■ Supplied information:
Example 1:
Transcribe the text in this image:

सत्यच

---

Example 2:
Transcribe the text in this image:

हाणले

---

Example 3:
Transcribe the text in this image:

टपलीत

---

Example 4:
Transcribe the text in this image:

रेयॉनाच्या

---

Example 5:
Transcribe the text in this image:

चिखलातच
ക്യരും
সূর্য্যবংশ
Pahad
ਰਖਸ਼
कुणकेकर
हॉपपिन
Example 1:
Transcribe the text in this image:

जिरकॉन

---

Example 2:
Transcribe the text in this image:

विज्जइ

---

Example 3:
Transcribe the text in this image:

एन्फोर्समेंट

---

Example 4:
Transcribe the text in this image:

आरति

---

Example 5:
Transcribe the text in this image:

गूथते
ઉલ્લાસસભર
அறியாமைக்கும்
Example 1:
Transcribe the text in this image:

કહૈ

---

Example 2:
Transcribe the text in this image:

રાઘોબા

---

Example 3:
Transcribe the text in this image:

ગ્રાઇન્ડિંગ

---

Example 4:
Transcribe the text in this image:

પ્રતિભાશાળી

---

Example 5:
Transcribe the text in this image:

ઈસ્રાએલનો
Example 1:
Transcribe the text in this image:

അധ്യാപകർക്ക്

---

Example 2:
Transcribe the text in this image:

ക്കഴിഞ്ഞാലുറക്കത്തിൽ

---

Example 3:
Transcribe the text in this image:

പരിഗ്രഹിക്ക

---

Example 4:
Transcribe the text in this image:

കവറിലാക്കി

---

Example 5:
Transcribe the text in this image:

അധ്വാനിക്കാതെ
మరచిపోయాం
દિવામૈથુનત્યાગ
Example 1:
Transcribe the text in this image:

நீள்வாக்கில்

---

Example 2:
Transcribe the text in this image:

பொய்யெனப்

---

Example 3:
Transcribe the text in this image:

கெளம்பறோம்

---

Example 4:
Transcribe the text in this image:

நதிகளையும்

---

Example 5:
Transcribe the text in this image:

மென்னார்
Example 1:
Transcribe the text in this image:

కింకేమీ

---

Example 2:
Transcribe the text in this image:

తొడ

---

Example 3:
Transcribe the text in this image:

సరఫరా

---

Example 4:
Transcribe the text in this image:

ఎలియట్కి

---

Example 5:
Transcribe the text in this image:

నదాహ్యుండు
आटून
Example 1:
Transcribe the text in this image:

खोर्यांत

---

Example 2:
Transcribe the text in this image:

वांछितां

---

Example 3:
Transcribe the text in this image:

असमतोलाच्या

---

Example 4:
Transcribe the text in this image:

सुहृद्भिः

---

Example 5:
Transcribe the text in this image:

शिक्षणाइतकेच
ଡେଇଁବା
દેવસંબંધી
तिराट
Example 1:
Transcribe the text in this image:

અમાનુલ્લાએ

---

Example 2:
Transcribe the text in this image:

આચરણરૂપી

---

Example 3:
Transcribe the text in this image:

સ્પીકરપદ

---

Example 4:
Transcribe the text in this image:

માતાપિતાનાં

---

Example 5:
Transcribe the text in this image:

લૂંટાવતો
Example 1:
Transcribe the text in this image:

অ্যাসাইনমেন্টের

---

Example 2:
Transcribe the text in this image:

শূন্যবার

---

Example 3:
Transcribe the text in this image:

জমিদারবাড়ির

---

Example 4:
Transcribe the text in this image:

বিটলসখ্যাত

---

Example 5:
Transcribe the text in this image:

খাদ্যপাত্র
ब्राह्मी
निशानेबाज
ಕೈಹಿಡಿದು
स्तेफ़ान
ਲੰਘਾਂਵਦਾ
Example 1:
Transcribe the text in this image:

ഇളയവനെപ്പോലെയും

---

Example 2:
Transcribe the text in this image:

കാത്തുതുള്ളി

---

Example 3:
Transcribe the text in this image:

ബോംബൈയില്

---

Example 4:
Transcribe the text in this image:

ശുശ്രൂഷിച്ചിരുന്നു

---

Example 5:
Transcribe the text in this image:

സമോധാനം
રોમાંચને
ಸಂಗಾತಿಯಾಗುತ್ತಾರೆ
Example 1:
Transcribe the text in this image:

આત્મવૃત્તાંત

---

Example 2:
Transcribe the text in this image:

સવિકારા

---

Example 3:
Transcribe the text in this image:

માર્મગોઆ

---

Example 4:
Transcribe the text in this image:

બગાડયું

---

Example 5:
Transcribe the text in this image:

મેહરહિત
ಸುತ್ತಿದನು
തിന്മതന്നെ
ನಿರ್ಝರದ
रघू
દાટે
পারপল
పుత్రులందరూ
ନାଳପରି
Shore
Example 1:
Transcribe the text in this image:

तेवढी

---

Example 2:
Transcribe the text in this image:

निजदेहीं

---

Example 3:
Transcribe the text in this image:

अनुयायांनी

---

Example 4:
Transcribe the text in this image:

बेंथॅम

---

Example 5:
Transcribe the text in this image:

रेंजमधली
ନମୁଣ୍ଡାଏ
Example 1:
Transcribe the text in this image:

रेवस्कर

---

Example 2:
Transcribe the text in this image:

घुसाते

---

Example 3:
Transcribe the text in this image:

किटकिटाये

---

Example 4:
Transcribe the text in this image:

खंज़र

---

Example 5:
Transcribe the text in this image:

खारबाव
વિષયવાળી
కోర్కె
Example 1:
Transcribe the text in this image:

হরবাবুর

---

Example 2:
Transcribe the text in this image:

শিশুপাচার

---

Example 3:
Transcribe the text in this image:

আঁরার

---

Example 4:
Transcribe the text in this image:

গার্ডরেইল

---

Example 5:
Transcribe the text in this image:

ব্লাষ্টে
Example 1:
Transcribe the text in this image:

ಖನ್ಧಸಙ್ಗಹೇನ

■ About this task: Repeat every line of the data, exactly and in full.

■ Your solution:
Example 1:
Transcribe the text in this image:

सत्यच

---

Example 2:
Transcribe the text in this image:

हाणले

---

Example 3:
Transcribe the text in this image:

टपलीत

---

Example 4:
Transcribe the text in this image:

रेयॉनाच्या

---

Example 5:
Transcribe the text in this image:

चिखलातच
ക്യരും
সূর্য্যবংশ
Pahad
ਰਖਸ਼
कुणकेकर
हॉपपिन
Example 1:
Transcribe the text in this image:

जिरकॉन

---

Example 2:
Transcribe the text in this image:

विज्जइ

---

Example 3:
Transcribe the text in this image:

एन्फोर्समेंट

---

Example 4:
Transcribe the text in this image:

आरति

---

Example 5:
Transcribe the text in this image:

गूथते
ઉલ્લાસસભર
அறியாமைக்கும்
Example 1:
Transcribe the text in this image:

કહૈ

---

Example 2:
Transcribe the text in this image:

રાઘોબા

---

Example 3:
Transcribe the text in this image:

ગ્રાઇન્ડિંગ

---

Example 4:
Transcribe the text in this image:

પ્રતિભાશાળી

---

Example 5:
Transcribe the text in this image:

ઈસ્રાએલનો
Example 1:
Transcribe the text in this image:

അധ്യാപകർക്ക്

---

Example 2:
Transcribe the text in this image:

ക്കഴിഞ്ഞാലുറക്കത്തിൽ

---

Example 3:
Transcribe the text in this image:

പരിഗ്രഹിക്ക

---

Example 4:
Transcribe the text in this image:

കവറിലാക്കി

---

Example 5:
Transcribe the text in this image:

അധ്വാനിക്കാതെ
మరచిపోయాం
દિવામૈથુનત્યાગ
Example 1:
Transcribe the text in this image:

நீள்வாக்கில்

---

Example 2:
Transcribe the text in this image:

பொய்யெனப்

---

Example 3:
Transcribe the text in this image:

கெளம்பறோம்

---

Example 4:
Transcribe the text in this image:

நதிகளையும்

---

Example 5:
Transcribe the text in this image:

மென்னார்
Example 1:
Transcribe the text in this image:

కింకేమీ

---

Example 2:
Transcribe the text in this image:

తొడ

---

Example 3:
Transcribe the text in this image:

సరఫరా

---

Example 4:
Transcribe the text in this image:

ఎలియట్కి

---

Example 5:
Transcribe the text in this image:

నదాహ్యుండు
आटून
Example 1:
Transcribe the text in this image:

खोर्यांत

---

Example 2:
Transcribe the text in this image:

वांछितां

---

Example 3:
Transcribe the text in this image:

असमतोलाच्या

---

Example 4:
Transcribe the text in this image:

सुहृद्भिः

---

Example 5:
Transcribe the text in this image:

शिक्षणाइतकेच
ଡେଇଁବା
દેવસંબંધી
तिराट
Example 1:
Transcribe the text in this image:

અમાનુલ્લાએ

---

Example 2:
Transcribe the text in this image:

આચરણરૂપી

---

Example 3:
Transcribe the text in this image:

સ્પીકરપદ

---

Example 4:
Transcribe the text in this image:

માતાપિતાનાં

---

Example 5:
Transcribe the text in this image:

લૂંટાવતો
Example 1:
Transcribe the text in this image:

অ্যাসাইনমেন্টের

---

Example 2:
Transcribe the text in this image:

শূন্যবার

---

Example 3:
Transcribe the text in this image:

জমিদারবাড়ির

---

Example 4:
Transcribe the text in this image:

বিটলসখ্যাত

---

Example 5:
Transcribe the text in this image:

খাদ্যপাত্র
ब्राह्मी
निशानेबाज
ಕೈಹಿಡಿದು
स्तेफ़ान
ਲੰਘਾਂਵਦਾ
Example 1:
Transcribe the text in this image:

ഇളയവനെപ്പോലെയും

---

Example 2:
Transcribe the text in this image:

കാത്തുതുള്ളി

---

Example 3:
Transcribe the text in this image:

ബോംബൈയില്

---

Example 4:
Transcribe the text in this image:

ശുശ്രൂഷിച്ചിരുന്നു

---

Example 5:
Transcribe the text in this image:

സമോധാനം
રોમાંચને
ಸಂಗಾತಿಯಾಗುತ್ತಾರೆ
Example 1:
Transcribe the text in this image:

આત્મવૃત્તાંત

---

Example 2:
Transcribe the text in this image:

સવિકારા

---

Example 3:
Transcribe the text in this image:

માર્મગોઆ

---

Example 4:
Transcribe the text in this image:

બગાડયું

---

Example 5:
Transcribe the text in this image:

મેહરહિત
ಸುತ್ತಿದನು
തിന്മതന്നെ
ನಿರ್ಝರದ
रघू
દાટે
পারপল
పుత్రులందరూ
ନାଳପରି
Shore
Example 1:
Transcribe the text in this image:

तेवढी

---

Example 2:
Transcribe the text in this image:

निजदेहीं

---

Example 3:
Transcribe the text in this image:

अनुयायांनी

---

Example 4:
Transcribe the text in this image:

बेंथॅम

---

Example 5:
Transcribe the text in this image:

रेंजमधली
ନମୁଣ୍ଡାଏ
Example 1:
Transcribe the text in this image:

रेवस्कर

---

Example 2:
Transcribe the text in this image:

घुसाते

---

Example 3:
Transcribe the text in this image:

किटकिटाये

---

Example 4:
Transcribe the text in this image:

खंज़र

---

Example 5:
Transcribe the text in this image:

खारबाव
વિષયવાળી
కోర్కె
Example 1:
Transcribe the text in this image:

হরবাবুর

---

Example 2:
Transcribe the text in this image:

শিশুপাচার

---

Example 3:
Transcribe the text in this image:

আঁরার

---

Example 4:
Transcribe the text in this image:

গার্ডরেইল

---

Example 5:
Transcribe the text in this image:

ব্লাষ্টে
Example 1:
Transcribe the text in this image:

ಖನ್ಧಸಙ್ಗಹೇನ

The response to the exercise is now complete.